### [Task description]
In the records below, repeat exactly the lines between the line holding "five_base A2 (x_2,x_3);" and the line holding "G04 #@! TF.GenerationSoftware,KiCad,Pcbnew,(6.0.7-1)-1*", inclusive, and drop the pictures.

(Circuit design text data)
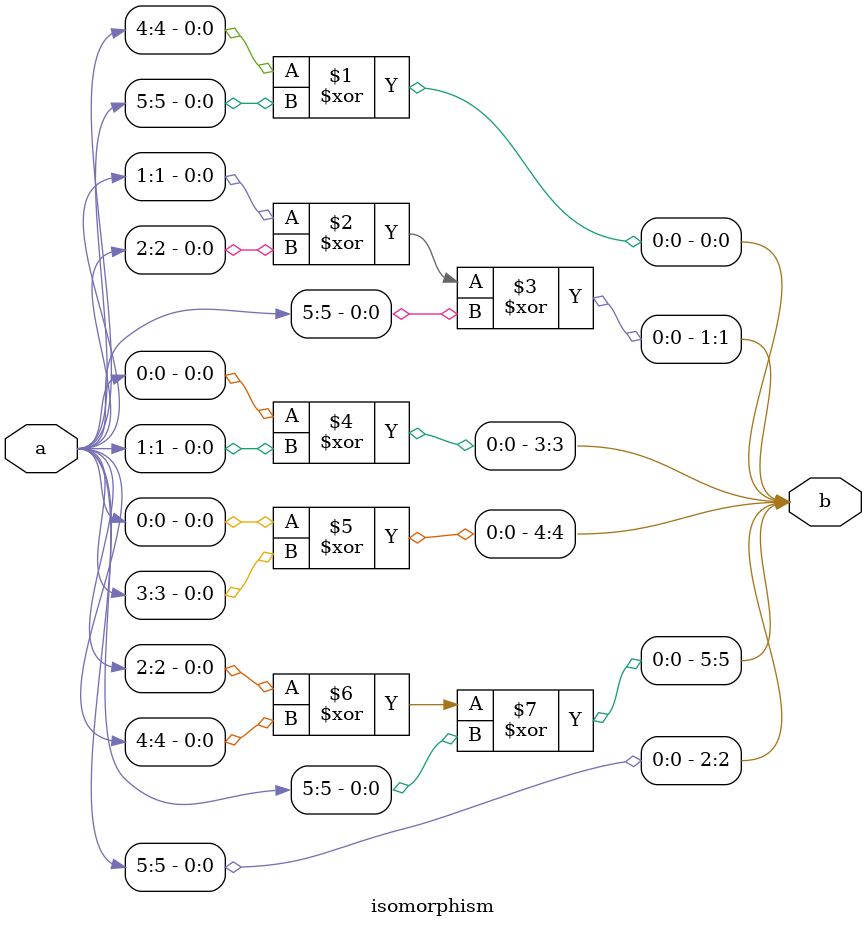
<source format=v>
`timescale 1ns/100ps
module SMSS32_40_nn_7_5(x,y);
	 input [5:0] x;
	 output [5:0] y;
	 wire [5:0] w;
	 wire [5:0] p;
	 isomorphism C2 (x,w);
	 power_40 C3 (w,p);
	 inv_isomorphism C4 (p,y);
endmodule

module add_base(a,b,c);
	 input [2:0] a;
	 input [2:0] b;
	 output [2:0] c;
	 assign c[0]=a[0]^b[0];
	 assign c[1]=a[1]^b[1];
	 assign c[2]=a[2]^b[2];
endmodule

module five_base(a,b);
	 input [2:0] a;
	 output [2:0] b;
	 assign b[0]=a[1]^a[2]^(a[0]&a[1]);
	 assign b[1]=a[0]^a[2]^(a[1]&a[2]);
	 assign b[2]=a[0]^a[1]^(a[0]&a[2]);
endmodule

module power_40(a,b);
	 input [5:0] a;
	 output [5:0] b;
	 wire [2:0] x_0;
	 wire [2:0] x_1;
	 wire [2:0] x_2;
	 wire [2:0] x_3;
	 wire [2:0] x_4;
	 wire [2:0] x_5;
	 wire [2:0] y_0;
	 wire [2:0] y_1;
	 assign x_0[0]=a[0];
	 assign x_0[1]=a[1];
	 assign x_0[2]=a[2];
	 assign x_1[0]=a[3];
	 assign x_1[1]=a[4];
	 assign x_1[2]=a[5];
	 add_base A1 (x_0,x_1,x_2);
	 five_base A2 (x_2,x_3);
	 five_base  A3 (x_0,x_4);
	 five_base A4 (x_1,x_5);
	 add_base A5 (x_5,x_3,y_0);
	 add_base A6 (x_4,x_3,y_1);
	 assign b[0]=y_0[0];
	 assign b[1]=y_0[1];
	 assign b[2]=y_0[2];
	 assign b[3]=y_1[0];
	 assign b[4]=y_1[1];
	 assign b[5]=y_1[2];
endmodule

module inv_isomorphism(a,b);
	 input [5:0] a;
	 output [5:0] b;
	 assign b[0]=a[4];
	 assign b[1]=a[0]^a[5];
	 assign b[2]=a[0]^a[3]^a[4]^a[5];
	 assign b[3]=a[2]^a[4]^a[5];
	 assign b[4]=a[5];
	 assign b[5]=a[1]^a[3]^a[4];
endmodule

module isomorphism(a,b);
	 input [5:0] a;
	 output [5:0] b;
	 assign b[0]=a[4]^a[5];
	 assign b[1]=a[1]^a[2]^a[5];
	 assign b[2]=a[5];
	 assign b[3]=a[0]^a[1];
	 assign b[4]=a[0]^a[3];
	 assign b[5]=a[2]^a[4]^a[5];
endmodule


</source>
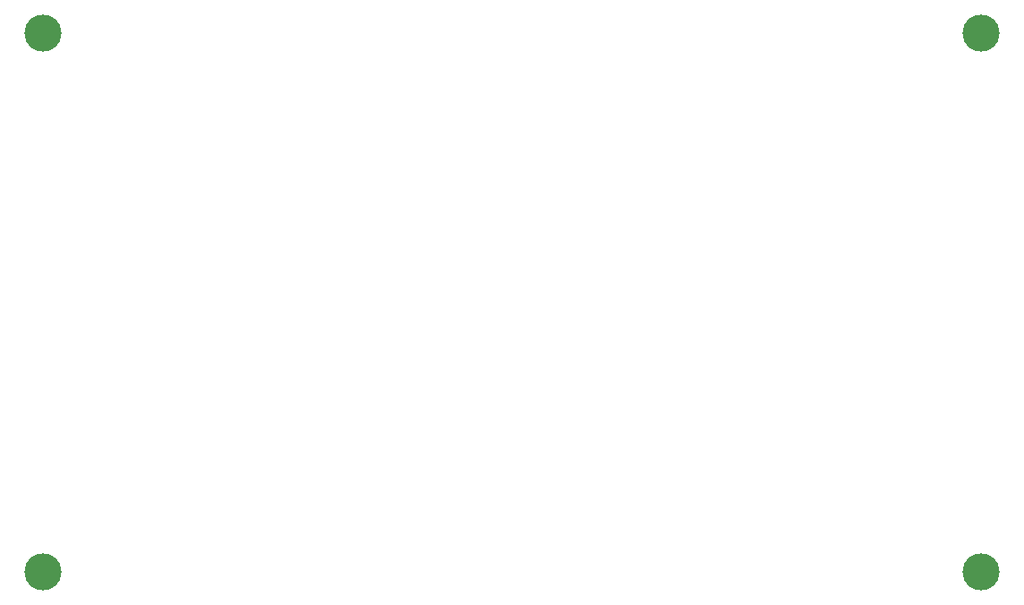
<source format=gbl>
G04 #@! TF.GenerationSoftware,KiCad,Pcbnew,(6.0.7-1)-1*
G04 #@! TF.CreationDate,2022-08-16T19:52:30+02:00*
G04 #@! TF.ProjectId,wrist-support,77726973-742d-4737-9570-706f72742e6b,rev?*
G04 #@! TF.SameCoordinates,Original*
G04 #@! TF.FileFunction,Copper,L2,Bot*
G04 #@! TF.FilePolarity,Positive*
%FSLAX46Y46*%
G04 Gerber Fmt 4.6, Leading zero omitted, Abs format (unit mm)*
G04 Created by KiCad (PCBNEW (6.0.7-1)-1) date 2022-08-16 19:52:30*
%MOMM*%
%LPD*%
G01*
G04 APERTURE LIST*
G04 #@! TA.AperFunction,ComponentPad*
%ADD10C,3.500000*%
G04 #@! TD*
G04 APERTURE END LIST*
D10*
X4000000Y-55000000D03*
X92750000Y-55000000D03*
X4000000Y-4000000D03*
X92750000Y-4000000D03*
M02*

</source>
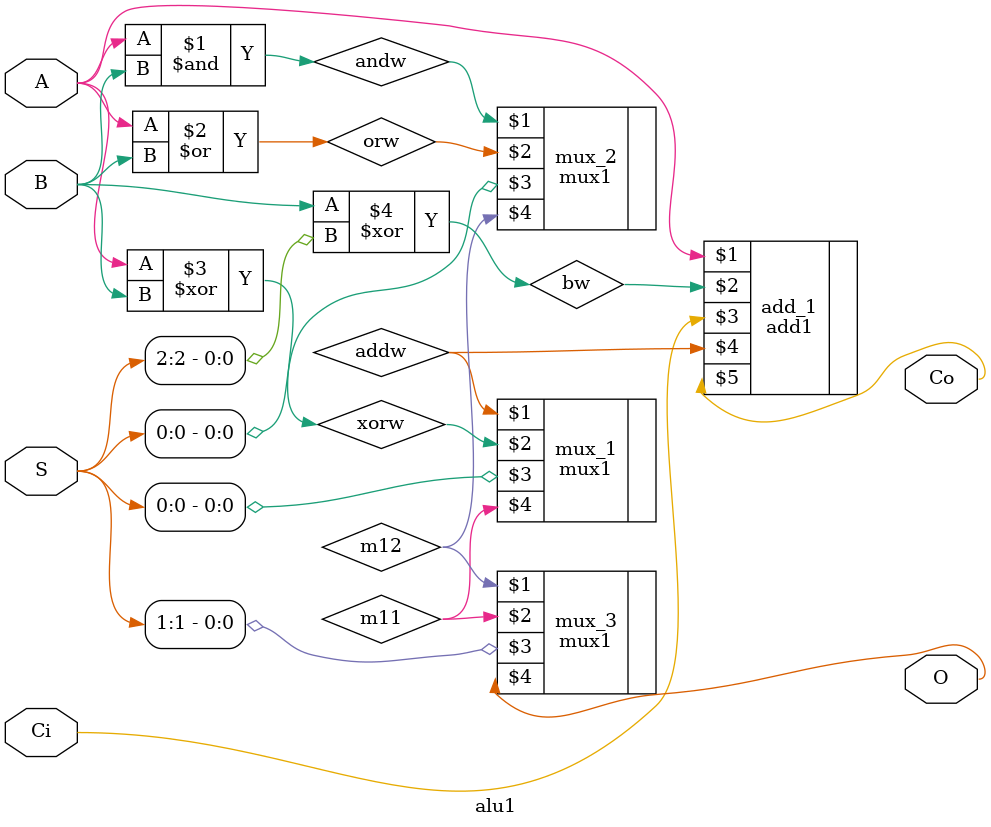
<source format=v>
module alu1 (A,B,S,Ci,Co,O);

input A,B,Ci;
input [2:0] S;
output Co,O;



wire andw,orw,xorw,addw,bw;
wire m11,m12;

and and_1(andw,A,B);
or or_1(orw,A,B);
xor xor_1(xorw,A,B);

xor sb (bw,B,S[2]);
add1 add_1(A,bw,Ci,addw,Co);

mux1 mux_1 (addw,xorw,S[0],m11);
mux1 mux_2 (andw,orw,S[0],m12);
mux1 mux_3 (m12,m11,S[1],O);


endmodule
</source>
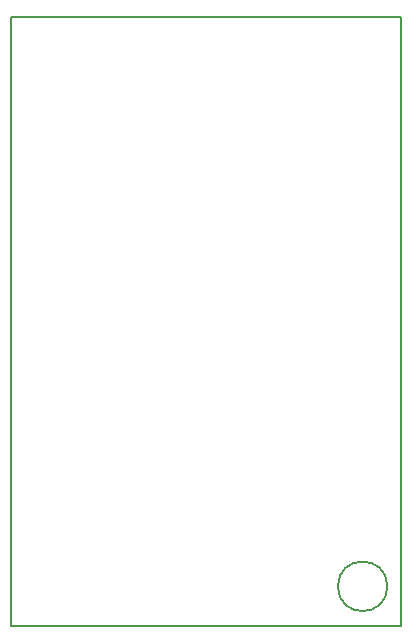
<source format=gm1>
G04 #@! TF.GenerationSoftware,KiCad,Pcbnew,(5.1.0)-1*
G04 #@! TF.CreationDate,2019-04-21T11:54:00-04:00*
G04 #@! TF.ProjectId,tpms_silencer,74706d73-5f73-4696-9c65-6e6365722e6b,rev?*
G04 #@! TF.SameCoordinates,Original*
G04 #@! TF.FileFunction,Profile,NP*
%FSLAX46Y46*%
G04 Gerber Fmt 4.6, Leading zero omitted, Abs format (unit mm)*
G04 Created by KiCad (PCBNEW (5.1.0)-1) date 2019-04-21 11:54:00*
%MOMM*%
%LPD*%
G04 APERTURE LIST*
%ADD10C,0.200000*%
G04 APERTURE END LIST*
D10*
X54728800Y-71101200D02*
G75*
G03X54728800Y-71101200I-2100000J0D01*
G01*
X22860000Y-74422000D02*
X22860000Y-22860000D01*
X55880000Y-74422000D02*
X22860000Y-74422000D01*
X55880000Y-22860000D02*
X55880000Y-74422000D01*
X22860000Y-22860000D02*
X55880000Y-22860000D01*
M02*

</source>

### [Response box]
	 five_base A2 (x_2,x_3);
	 five_base  A3 (x_0,x_4);
	 five_base A4 (x_1,x_5);
	 add_base A5 (x_5,x_3,y_0);
	 add_base A6 (x_4,x_3,y_1);
	 assign b[0]=y_0[0];
	 assign b[1]=y_0[1];
	 assign b[2]=y_0[2];
	 assign b[3]=y_1[0];
	 assign b[4]=y_1[1];
	 assign b[5]=y_1[2];
endmodule

module inv_isomorphism(a,b);
	 input [5:0] a;
	 output [5:0] b;
	 assign b[0]=a[4];
	 assign b[1]=a[0]^a[5];
	 assign b[2]=a[0]^a[3]^a[4]^a[5];
	 assign b[3]=a[2]^a[4]^a[5];
	 assign b[4]=a[5];
	 assign b[5]=a[1]^a[3]^a[4];
endmodule

module isomorphism(a,b);
	 input [5:0] a;
	 output [5:0] b;
	 assign b[0]=a[4]^a[5];
	 assign b[1]=a[1]^a[2]^a[5];
	 assign b[2]=a[5];
	 assign b[3]=a[0]^a[1];
	 assign b[4]=a[0]^a[3];
	 assign b[5]=a[2]^a[4]^a[5];
endmodule


</source>
<source format=gbl>
G04 #@! TF.GenerationSoftware,KiCad,Pcbnew,(6.0.7-1)-1*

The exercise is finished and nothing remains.